I think that most biosphere will be eaten one day by a replicator, which will be created by a biohackers just for fun. And this bacteria shows new way how to do it. I thought before about universal virus which is able to infect all types of cells as a way to "eat biosphere".

comment by Sable · 2016-11-26T03:36:01.254Z · LW(p) · GW(p)

Insanely dangerous, yes, but then again so is all potentially world-changing technology (think AI and nanobots).

In other words I agree with you, but I think that the response to "new technology with potentially horrific consequences or otherwise high risk/reward ratio" should be, "estimate level of caution necessary to reduce risk to manageable levels, double the level of caution, and proceed very, very slowly."

Because it seems to me, bad at biology as I am, that the ability to synthesize arbitrary proteins, which this technology does/is a stepping stone to, could be incredibly powerful and life-saving.

comment by Luke_A_Somers · 2016-11-23T15:59:10.355Z · LW(p) · GW(p)

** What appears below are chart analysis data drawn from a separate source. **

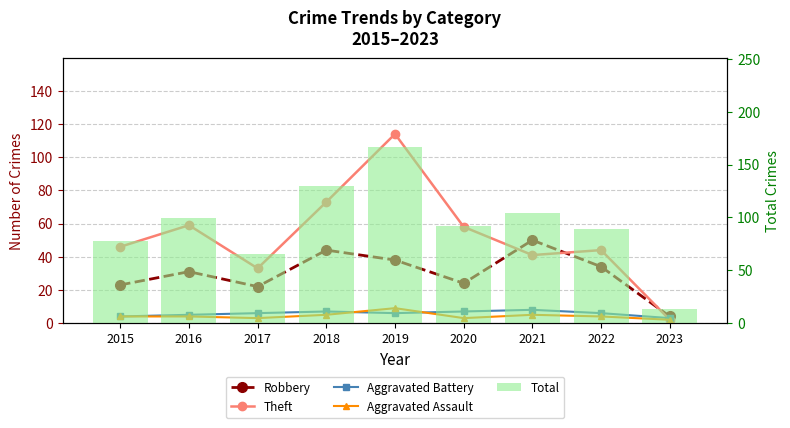

What is the approximate value of Aggravated Battery at 2018?

7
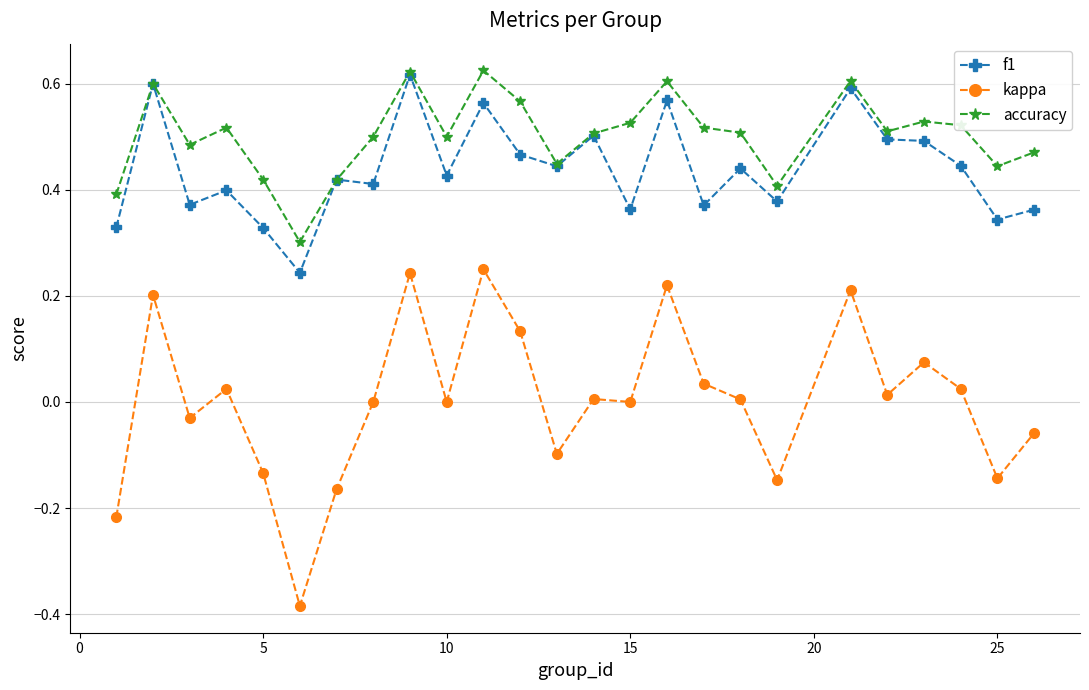

True or false: kappa and accuracy cross at least once.

False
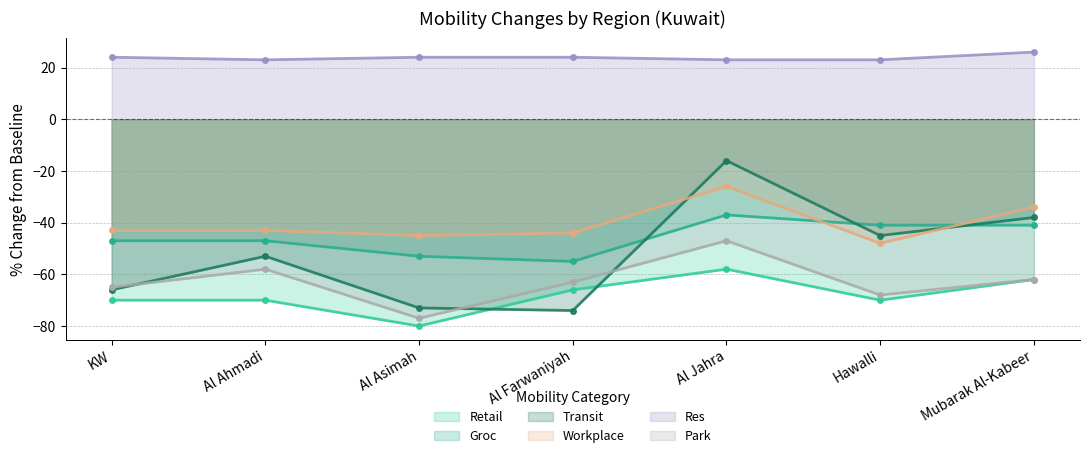

Between Mubarak Al-Kabeer and Al Asimah, which is larger?

Mubarak Al-Kabeer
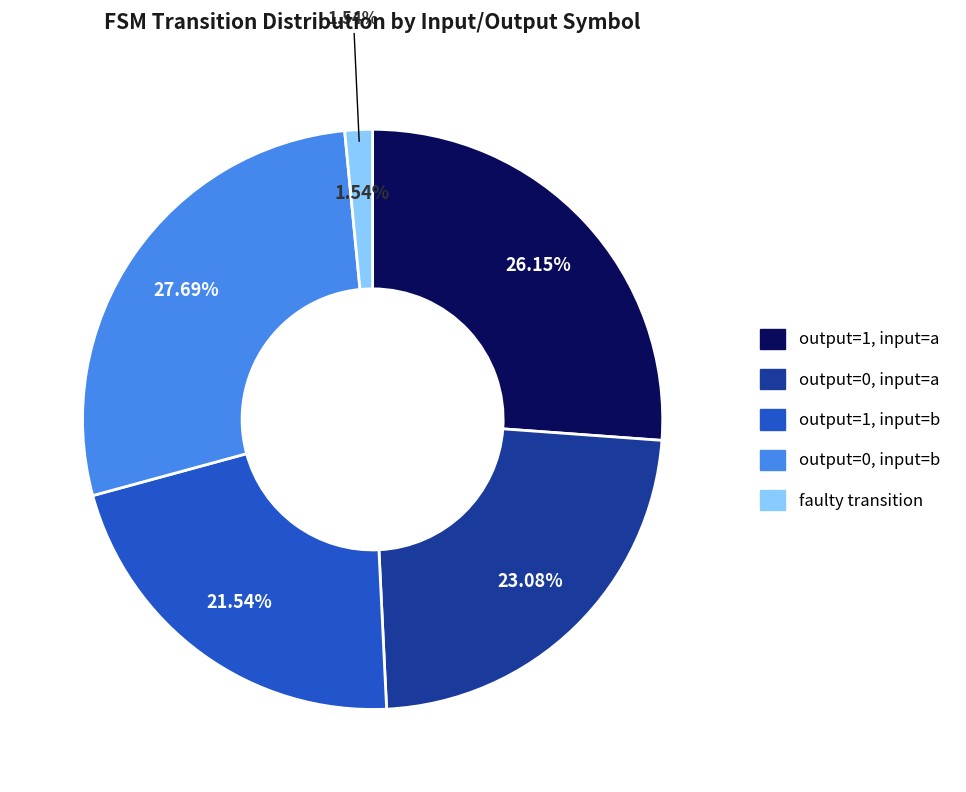

Approximately how many times larger is the value at output_symbol=0 (input b) compared to faulty_transition?

18.0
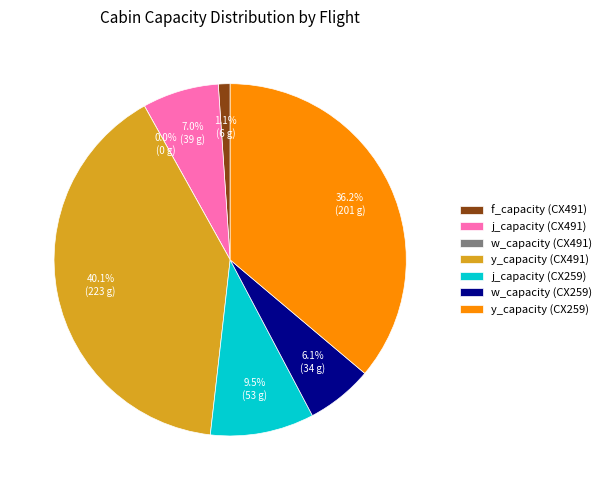

Rank the categories by value from lowest to highest.

w_capacity (CX491), f_capacity (CX491), w_capacity (CX259), j_capacity (CX491), j_capacity (CX259), y_capacity (CX259), y_capacity (CX491)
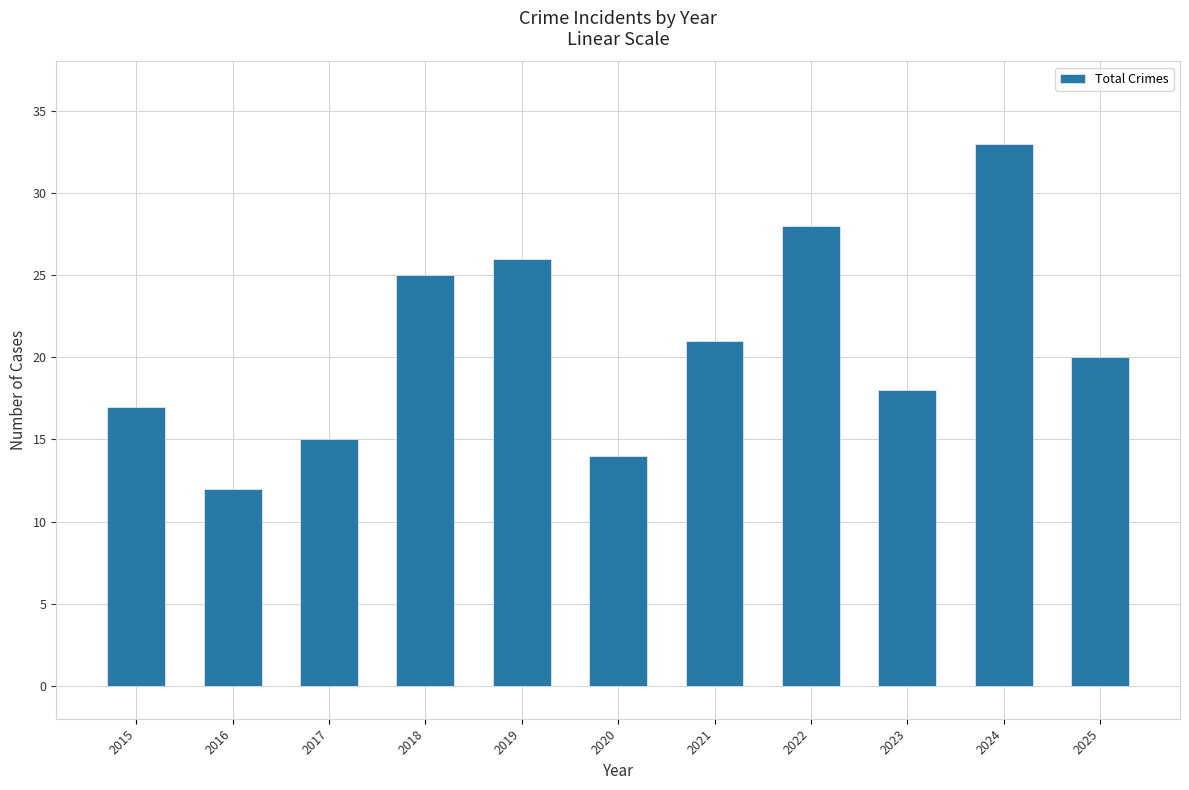

Reading left to right, extract all data points from this chart.

17	12	15	25	26	14	21	28	18	33	20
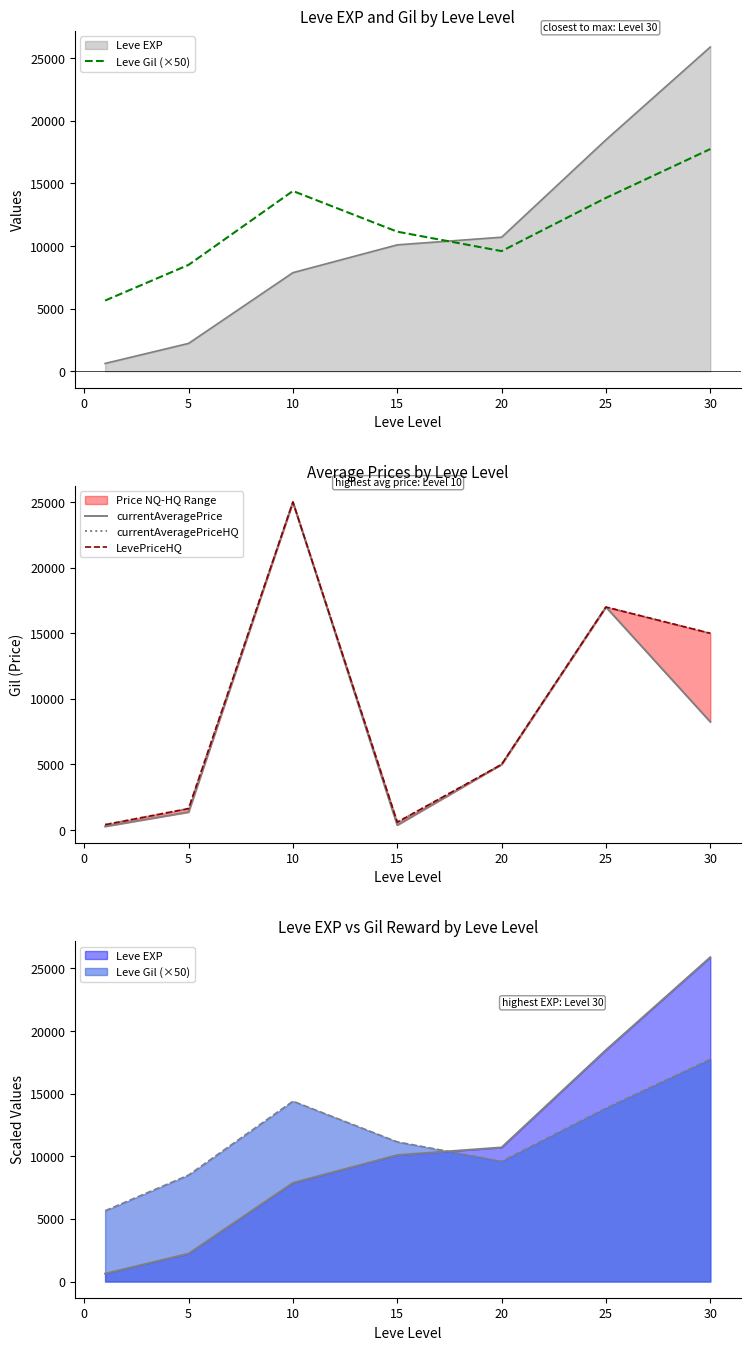

True or false: currentAveragePrice and currentAveragePriceHQ cross at least once.

False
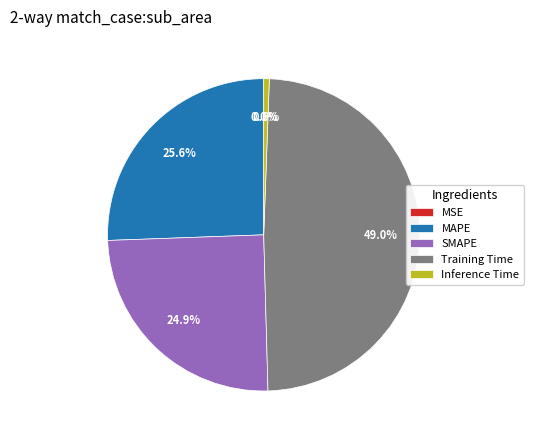

Which category has the biggest portion of the pie?

Training Time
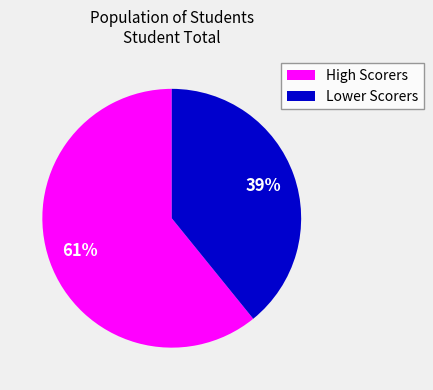

Approximately how many times larger is the value at Lower Scorers compared to High Scorers?

0.6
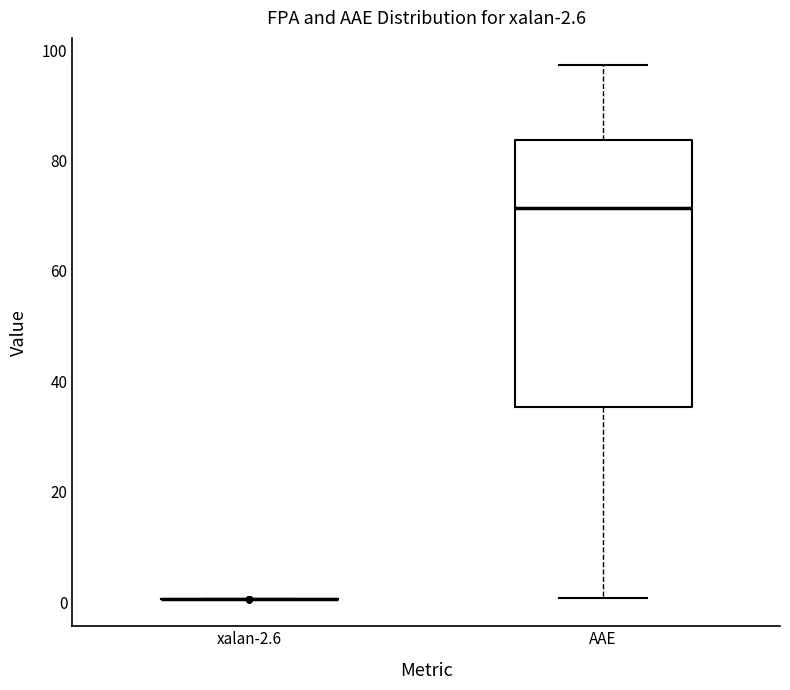

Comparing the boxes themselves (not the whiskers), which one is the tallest?

AAE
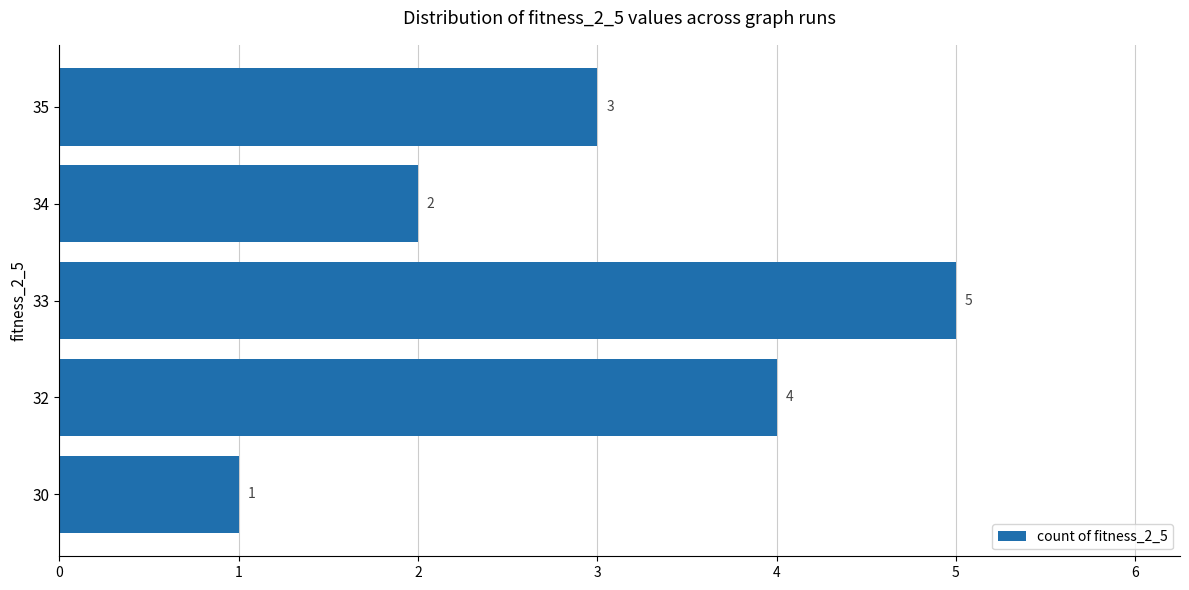

Reading bottom to top, extract all data points from this chart.

30=1	32=4	33=5	34=2	35=3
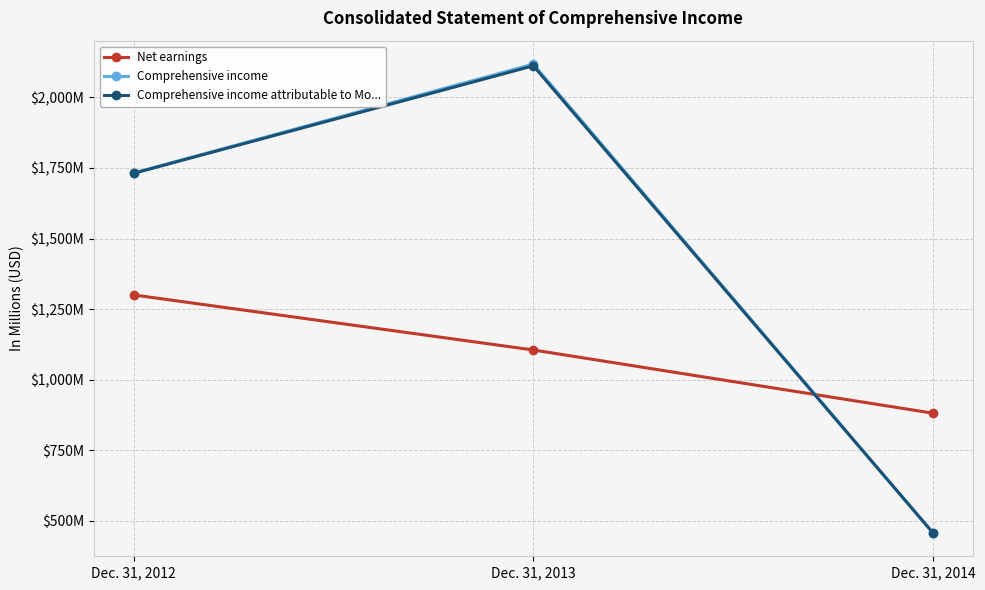

What is the difference between the highest and lowest values at Dec. 31, 2012?

432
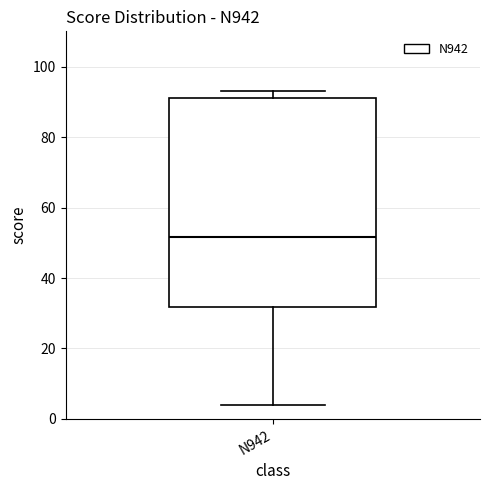

Read this box plot against the y-axis: the position of the median line, the range covered by the box, and the ends of both whiskers. The values are not printed on the chart, so give them approximately, as read against the axis.

median 52, box 32 to 92, whiskers 4 to 94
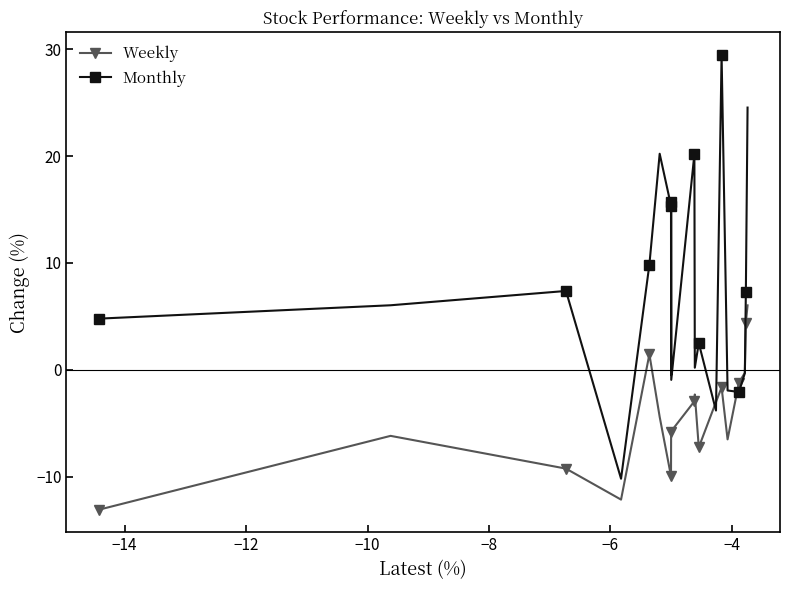

Rank the series by their maximum value, from lowest to highest.

Weekly, Monthly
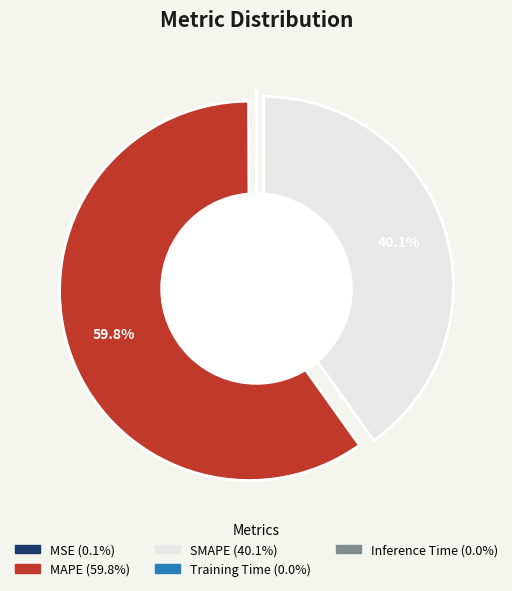

Which has a higher value, SMAPE or MSE?

SMAPE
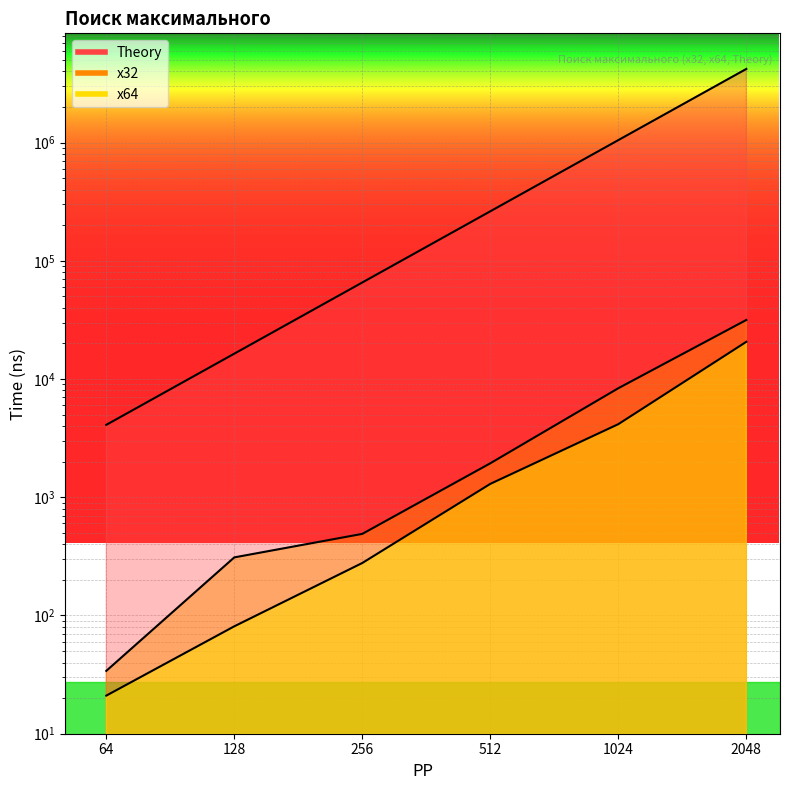

True or false: x64 and Theory intersect in this chart.

False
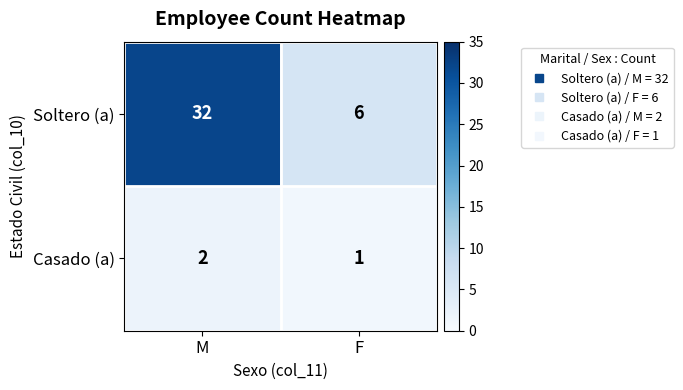

What is the average value of the Soltero (a) series?

19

So far as I know, no animal, plant, or fungus's defenses against bacteria rely on infecting them with viruses. The only losers in this are viruses.

Replies from: James_Miller
comment by James_Miller · 2016-11-23T16:26:28.974Z · LW(p) · GW(p)

Yes, but if everyone else is paying a "virus tax" and devoting resources to fending off viruses and you don't have to, you have the bigly advantage.

Replies from: Luke_A_Somers
comment by Luke_A_Somers · 2016-11-23T19:04:14.339Z · LW(p) · GW(p)

Those in your e-coli-ological niche, yes.

Replies from: James_Miller
comment by James_Miller · 2016-11-23T22:29:11.481Z · LW(p) · GW(p)

What if the virus-proof bacteria mutate and take over other niches? Can't bacteria mutate very quickly?

Replies from: None
comment by [deleted] · 2016-11-29T01:21:29.201Z · LW(p) · GW(p)

The fastest way that bacteria adapt is usually by horizontal gene transfer. They can mutate very quickly by comparison to Eukaryotes but it's much harder to invent new metabolic pathways or systems that way rather than sucking them in from the vast global metagenome pool.